Is the equipment delivered – and does it work?
Meanwhile, hospitals and governments that tried to buy emergency equipment during the pandemic have sometimes been burned. “Governments that have no expertise in purchasing protective equipment buy it from companies that have no trading relationship,” a Massachusetts Institute of Technology researcher said on a recent blog, adding, “It turns out upon delivery the goods are faulty or even counterfeit. ”
The Austrian Red Cross, for example, ordered 20 million breathing masks from a manufacturer in China, but the masks delivered were different from the ones ordered and many did not arrive at all. A tamper-free, tag-only distributed ledger might have ensured that goods weren’t exchanged in transit, according to the MIT blog post.
“If there were still doubts about the value of blockchain platforms in improving the transparency of companies that depend on the seamless integration of disparate networks, COVID-19 has all but eliminated them,” wrote Mariam Obaid AlMuhairi, project manager at the center for the fourth UAE industrial revolution at the Dubai Future Foundation in a World Economic Forum blog post in May. She added that the health crisis can be viewed as a learning experience showing how “transparent, interoperable and connective networks can be built”.
Blockchain projects are still of limited scope
The technology may not be as versatile as some had hoped. In a recent study of the commercial use of blockchain, Halaburda and her colleague Yannis Bakos examined 150 “announced” blockchain projects. Only a small fraction of this (10% to 15%) had been implemented by March, and of those that did, almost all of them were in either supply chain management, certification, or payments, suggesting the scale of commercial blockchain technology is still tight.
Local supply chains got a big boost during the crisis, Halaburda admitted, but it is also expected that after the pandemic subsided, things could return closer to where they were before the crisis. For example, durable goods can continue to be produced in low-cost countries. Some of the advantages of localized production, e.g. For example, waiting for personal protective equipment to arrive from thousands of kilometers away can be forgotten in four or five years.
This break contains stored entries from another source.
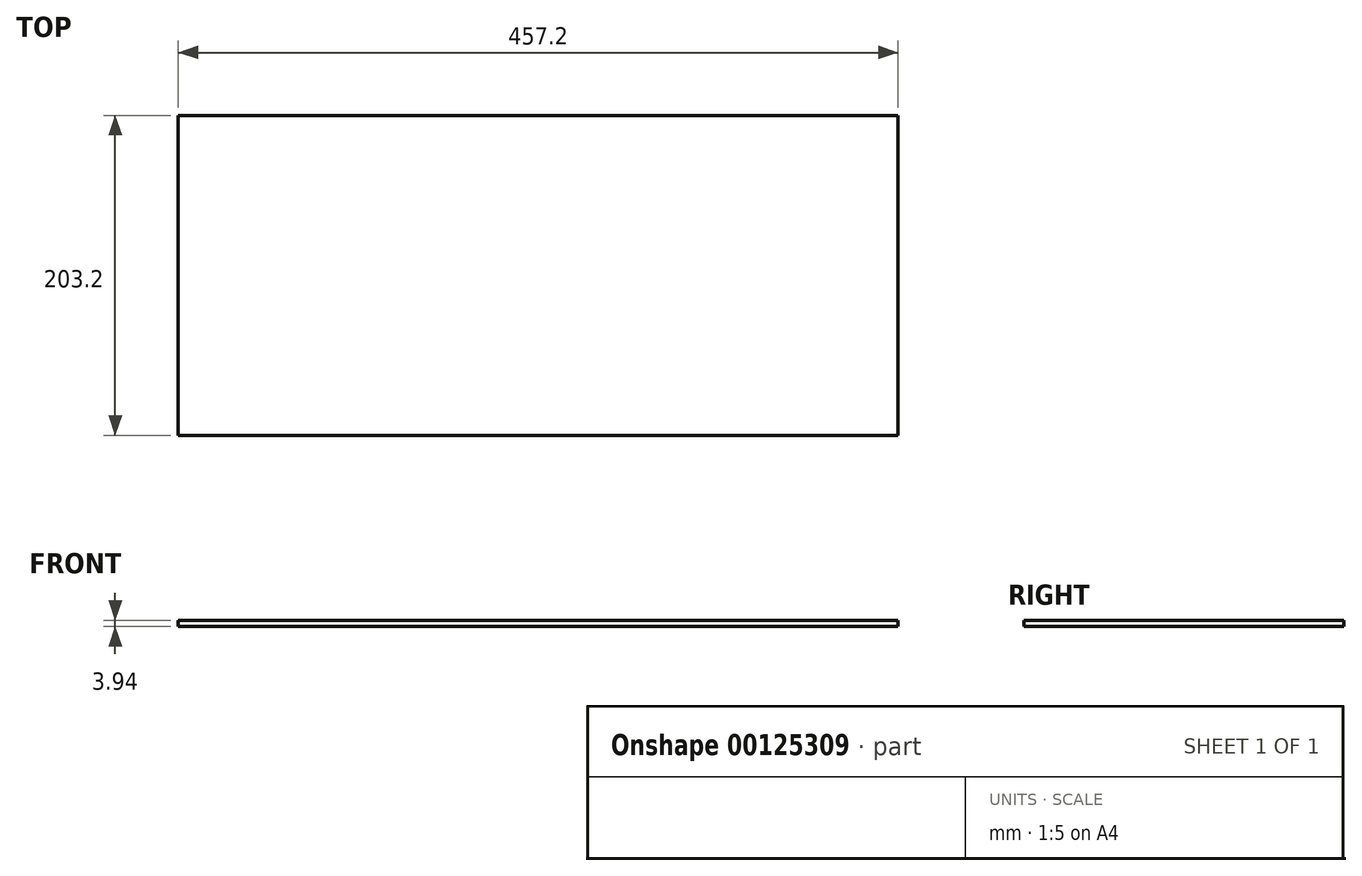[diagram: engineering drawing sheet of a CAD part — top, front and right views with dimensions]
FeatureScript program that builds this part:
annotation { "Feature Type Name" : "Feature", "Feature Type Description" : "" }
export const myFeature = defineFeature(function(context is Context, id is Id, definition is map)
    precondition{}
    {
        {
            var Q0;
            Q0=qCreatedBy(makeId("Top.planeOp"),FACE);
            var sketch = newSketch(context, id + "F0", { "sketchPlane" : qUnion([Q0])});
            skLineSegment(sketch, "E0.bottom", {"start": v(-228.6, -101.6) * mm, "end": v(228.6, -101.6) * mm});
            skLineSegment(sketch, "E0.top", {"start": v(-228.6, 101.6) * mm, "end": v(228.6, 101.6) * mm});
            skLineSegment(sketch, "E0.left", {"start": v(-228.6, -101.6) * mm, "end": v(-228.6, 101.6) * mm});
            skLineSegment(sketch, "E0.right", {"start": v(228.6, -101.6) * mm, "end": v(228.6, 101.6) * mm});
            skPoint(sketch, "E0.middle", {"position": v(0, 0) * mm});
            skSolve(sketch);
        }
        {
            var Q0;
            Q0 = qSketchRegion(id + "F0", true);
            extrude(context, id + "F1", {"entities" : qUnion([Q0]), "depth" : 3.94 * mm});
        }
    });
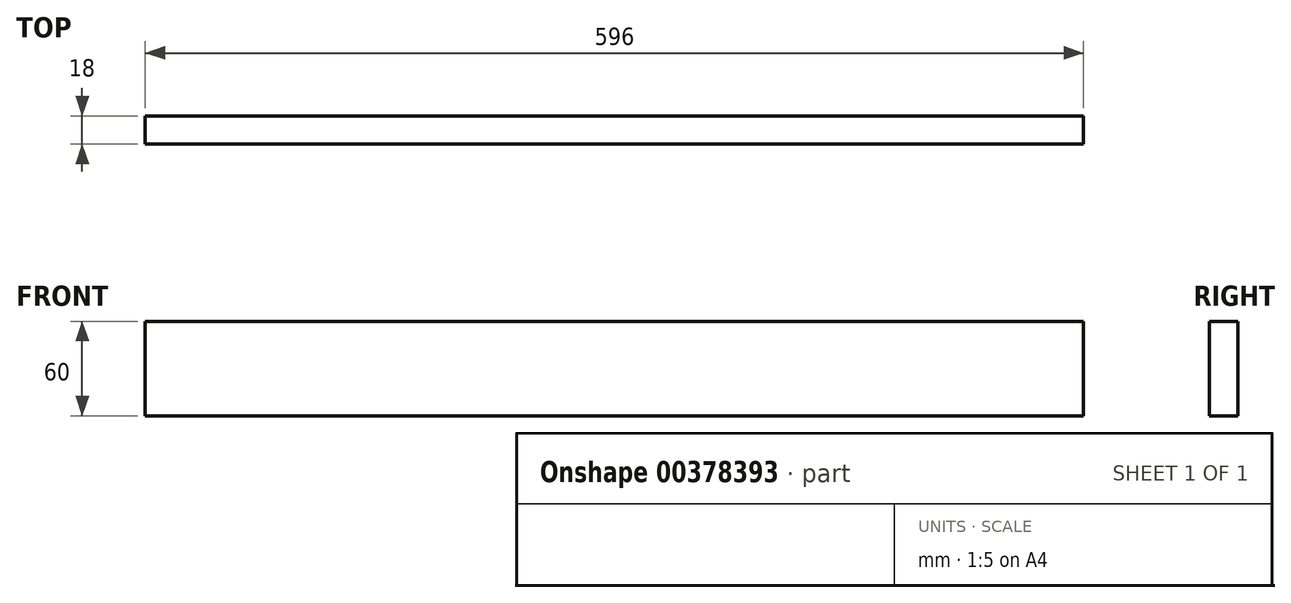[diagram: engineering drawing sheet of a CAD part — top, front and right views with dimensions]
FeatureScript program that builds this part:
annotation { "Feature Type Name" : "Feature", "Feature Type Description" : "" }
export const myFeature = defineFeature(function(context is Context, id is Id, definition is map)
    precondition{}
    {
        {
            var Q0;
            Q0=qCreatedBy(makeId("Right.planeOp"),FACE);
            var sketch = newSketch(context, id + "F0", { "sketchPlane" : qUnion([Q0])});
            skLineSegment(sketch, "E0.bottom", {"start": v(9, 30) * mm, "end": v(-9, 30) * mm});
            skLineSegment(sketch, "E0.top", {"start": v(9, -30) * mm, "end": v(-9, -30) * mm});
            skLineSegment(sketch, "E0.left", {"start": v(9, 30) * mm, "end": v(9, -30) * mm});
            skLineSegment(sketch, "E0.right", {"start": v(-9, 30) * mm, "end": v(-9, -30) * mm});
            skPoint(sketch, "E0.middle", {"position": v(0, 0) * mm});
            skSolve(sketch);
        }
        {
            var Q0;
            Q0 = qSketchRegion(id + "F0", true);
            extrude(context, id + "F1", {"entities" : qUnion([Q0]), "depth" : 596 * mm});
        }
    });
While blockchain has disappointed in a few areas like contact tracing, it nonetheless offers powerful benefits – including transparency, interoperability, and immutability – that could strengthen supply chains in future crises. The technology could be useful, for example, to move drugs from pharmaceutical companies to pandemic-ravaged regions or to make “movement permits” in restricted areas more practical, as the WEF blog post suggests.
Even Halaburda saw a silver lining in the present darkness. “The pandemic has forced companies to adopt more technology solutions and companies are realizing the need to adopt new technologies, including blockchain,” she told Cointelegraph.